## What to produce:
Edit the entries below so that every "Karting" becomes "Go-Karting" and nothing else changes.

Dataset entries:
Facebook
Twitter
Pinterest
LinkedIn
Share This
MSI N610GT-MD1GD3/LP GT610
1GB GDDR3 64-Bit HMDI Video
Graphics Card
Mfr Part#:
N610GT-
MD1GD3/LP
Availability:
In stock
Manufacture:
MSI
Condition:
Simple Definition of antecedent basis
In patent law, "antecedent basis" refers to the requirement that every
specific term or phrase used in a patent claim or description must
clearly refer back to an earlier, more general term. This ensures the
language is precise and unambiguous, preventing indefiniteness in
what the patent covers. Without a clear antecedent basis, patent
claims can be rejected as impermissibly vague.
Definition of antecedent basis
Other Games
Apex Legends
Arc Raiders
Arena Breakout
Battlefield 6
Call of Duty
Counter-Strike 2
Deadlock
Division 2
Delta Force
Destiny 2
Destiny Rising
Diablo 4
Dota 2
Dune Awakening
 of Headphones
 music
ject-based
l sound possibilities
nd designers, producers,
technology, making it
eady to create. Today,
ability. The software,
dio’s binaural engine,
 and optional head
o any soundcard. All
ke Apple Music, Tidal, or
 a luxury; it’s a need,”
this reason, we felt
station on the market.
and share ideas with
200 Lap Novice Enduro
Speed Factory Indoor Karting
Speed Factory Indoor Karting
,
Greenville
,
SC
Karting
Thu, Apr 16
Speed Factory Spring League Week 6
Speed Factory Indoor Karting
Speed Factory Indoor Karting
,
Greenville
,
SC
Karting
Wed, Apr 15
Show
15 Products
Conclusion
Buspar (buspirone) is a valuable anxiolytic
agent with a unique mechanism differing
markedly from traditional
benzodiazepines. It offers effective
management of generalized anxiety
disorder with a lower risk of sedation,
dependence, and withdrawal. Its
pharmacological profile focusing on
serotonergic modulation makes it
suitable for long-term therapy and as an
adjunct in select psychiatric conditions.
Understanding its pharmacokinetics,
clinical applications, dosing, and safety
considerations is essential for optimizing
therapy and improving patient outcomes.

## Response to the exercise:
Facebook
Twitter
Pinterest
LinkedIn
Share This
MSI N610GT-MD1GD3/LP GT610
1GB GDDR3 64-Bit HMDI Video
Graphics Card
Mfr Part#:
N610GT-
MD1GD3/LP
Availability:
In stock
Manufacture:
MSI
Condition:
Simple Definition of antecedent basis
In patent law, "antecedent basis" refers to the requirement that every
specific term or phrase used in a patent claim or description must
clearly refer back to an earlier, more general term. This ensures the
language is precise and unambiguous, preventing indefiniteness in
what the patent covers. Without a clear antecedent basis, patent
claims can be rejected as impermissibly vague.
Definition of antecedent basis
Other Games
Apex Legends
Arc Raiders
Arena Breakout
Battlefield 6
Call of Duty
Counter-Strike 2
Deadlock
Division 2
Delta Force
Destiny 2
Destiny Rising
Diablo 4
Dota 2
Dune Awakening
 of Headphones
 music
ject-based
l sound possibilities
nd designers, producers,
technology, making it
eady to create. Today,
ability. The software,
dio’s binaural engine,
 and optional head
o any soundcard. All
ke Apple Music, Tidal, or
 a luxury; it’s a need,”
this reason, we felt
station on the market.
and share ideas with
200 Lap Novice Enduro
Speed Factory Indoor Go-Karting
Speed Factory Indoor Go-Karting
,
Greenville
,
SC
Go-Karting
Thu, Apr 16
Speed Factory Spring League Week 6
Speed Factory Indoor Go-Karting
Speed Factory Indoor Go-Karting
,
Greenville
,
SC
Go-Karting
Wed, Apr 15
Show
15 Products
Conclusion
Buspar (buspirone) is a valuable anxiolytic
agent with a unique mechanism differing
markedly from traditional
benzodiazepines. It offers effective
management of generalized anxiety
disorder with a lower risk of sedation,
dependence, and withdrawal. Its
pharmacological profile focusing on
serotonergic modulation makes it
suitable for long-term therapy and as an
adjunct in select psychiatric conditions.
Understanding its pharmacokinetics,
clinical applications, dosing, and safety
considerations is essential for optimizing
therapy and improving patient outcomes.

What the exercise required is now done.